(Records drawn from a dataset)
##############################

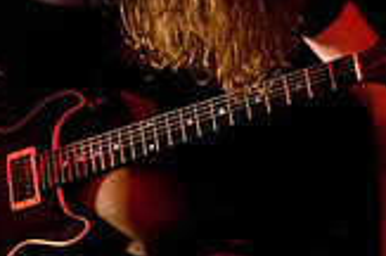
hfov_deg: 12.9
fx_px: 1712
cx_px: 144
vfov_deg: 8.5
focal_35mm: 160
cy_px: 89
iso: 1600
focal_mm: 30
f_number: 1.4
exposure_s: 1/50
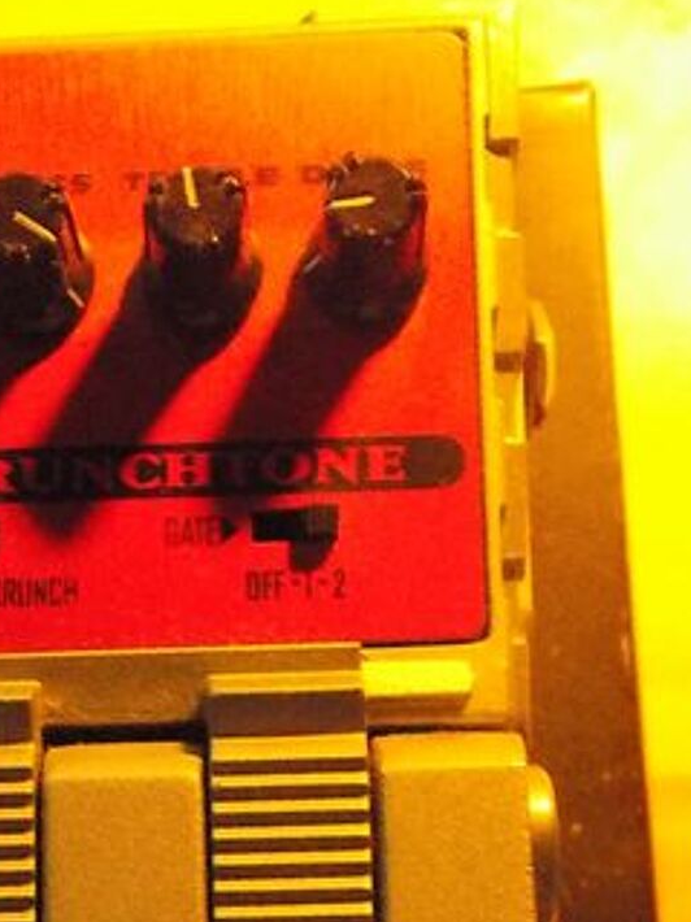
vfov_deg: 24.6
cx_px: 136
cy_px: 829
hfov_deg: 18.9
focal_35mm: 77
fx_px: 2051
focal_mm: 7.3
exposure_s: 1/40
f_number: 3.6
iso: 1600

##############################

== What is required ==
In the data above, find the line with "focal_35mm: 160" and repeat it and every line after it through the end, exactly; leave the pictures out.

== Reply to the exercise ==
focal_35mm: 160
cy_px: 89
iso: 1600
focal_mm: 30
f_number: 1.4
exposure_s: 1/50
vfov_deg: 24.6
cx_px: 136
cy_px: 829
hfov_deg: 18.9
focal_35mm: 77
fx_px: 2051
focal_mm: 7.3
exposure_s: 1/40
f_number: 3.6
iso: 1600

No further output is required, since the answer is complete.